Even in East German days several parts of Usedom had been declared nature reserves, and they were gradually expanded. It was designated a protected area in 1966 and, in 1993, expanded to the area of the present-day nature park.

In December 1999 the entire region was officially designated a nature park in the sense of being a large-scale cultural landscape. An information centre, the Ruth and Klaus Bahlsen House, with exhibition rooms, maps and leaflets, is located in the historic station building on the Bäderstraße from Usedom. The building was promoted as part of an INTERREG project and completed in 2005.

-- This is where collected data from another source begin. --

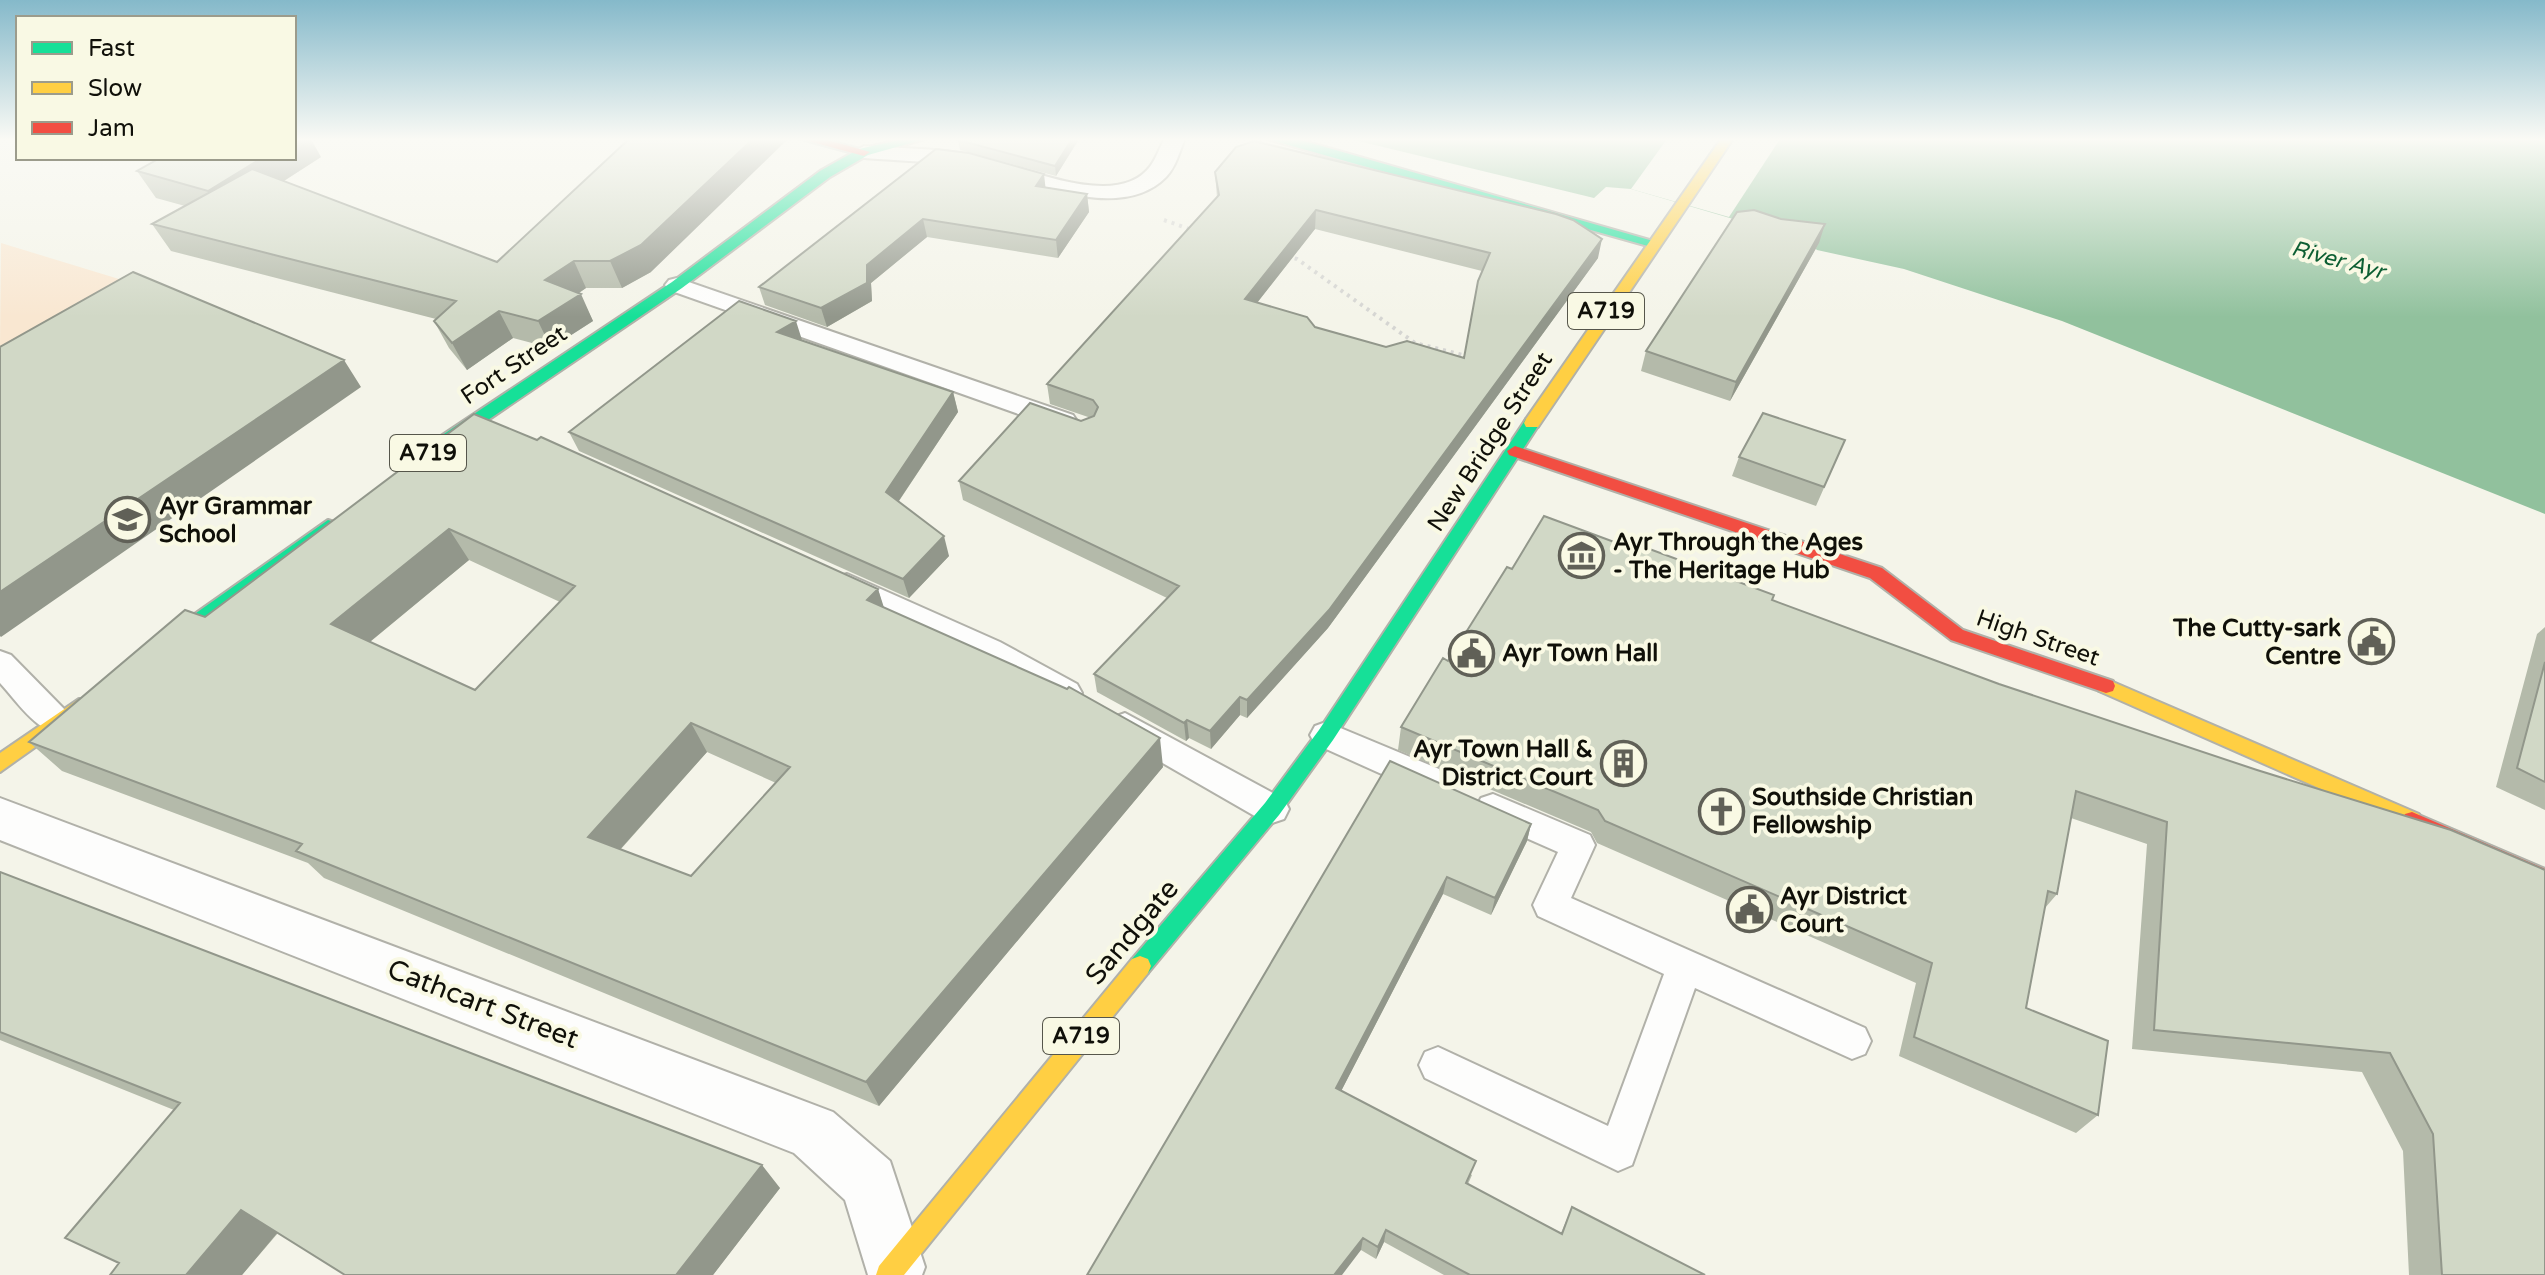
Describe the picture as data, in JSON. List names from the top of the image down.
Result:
{
  "streets": {
    "main road": [
      "A719",
      "Fort Street",
      "New Bridge Street",
      "High Street",
      "Sandgate"
    ],
    "street": ["Cathcart Street"]
  },
  "crossings": [
    ["New Bridge Street", "High Street"],
    ["New Bridge Street", "Sandgate"],
    ["Sandgate", "Cathcart Street"]
  ],
  "water": ["River Ayr"],
  "places": {
    "school or university": ["Ayr Grammar School"],
    "museum": ["Ayr Through the Ages - The Heritage Hub"],
    "public building": ["The Cutty-sark Centre", "Ayr Town Hall", "Ayr District Court"],
    "building": ["Ayr Town Hall & District Court"],
    "church": ["Southside Christian Fellowship"]
  },
  "legend": ["Fast", "Slow", "Jam"]
}
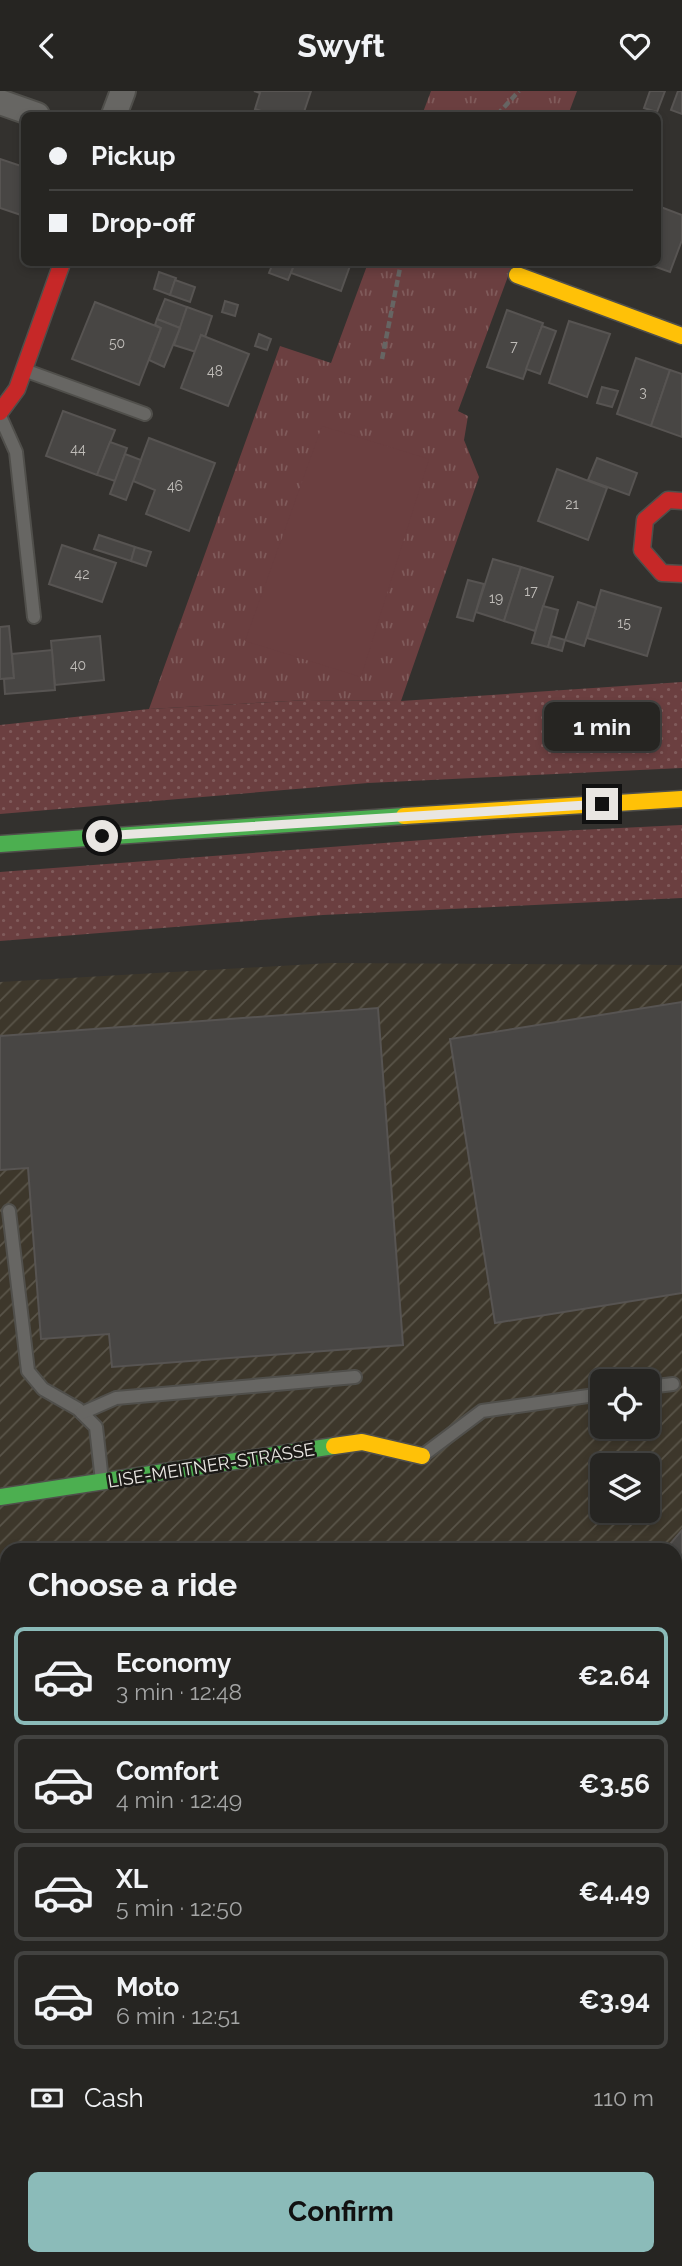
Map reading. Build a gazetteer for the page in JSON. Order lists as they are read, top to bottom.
{
  "streets": {
    "street": ["LISE-MEITNER-STRASSE"]
  },
  "house_numbers": [
    "50",
    "7",
    "48",
    "3",
    "44",
    "46",
    "21",
    "42",
    "17",
    "19",
    "15",
    "40"
  ],
  "page": {
    "header": "Swyft",
    "banner": ["Pickup", "Drop-off"],
    "bubble": "1 min",
    "heading": "Choose a ride",
    "list": [
      {
        "name": "Economy",
        "note": "3 min · 12:48",
        "value": "€2.64"
      },
      {
        "name": "Comfort",
        "note": "4 min · 12:49",
        "value": "€3.56"
      },
      {
        "name": "XL",
        "note": "5 min · 12:50",
        "value": "€4.49"
      },
      {
        "name": "Moto",
        "note": "6 min · 12:51",
        "value": "€3.94"
      }
    ],
    "pay": ["Cash", "110 m"],
    "buttons": "Confirm"
  }
}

The park is bounded by the Baltic Sea on the Bay of Greifswald (Greifswalder Bodden), the Peenestrom river, the Achterwasser lagoon and the Oder Lagoon (Stettiner Haff). The total area of the park is 632 sqkm. Roughly 30% of this area is covered by forest, about 50% by lakes and the bay, 15% is moorland and the remaining area is a cultural landscape. A special feature of the nature park is the great diversity of landscapes within a small area. These include beach and littoral, lakes and marshes, dunes, pine and beech forests mixed with small villages and fields. The island of Usedom is one of the richest bird areas in Germany. Osprey, white stork, crane and heron all breed in the nature reserve. The eutrophic and shallow lakes, such as the Gothensee and Schmollensee are ideal for bird roosting and nesting sites. The park is easily accessed on the B110 from Anklam or the B 111 from Wolgast or by rail on the Usedomer Bäderbahn. At the edge of the park is the municipality of Heringsdorf with its villages of Ahlbeck, Heringsdorf and Bansin.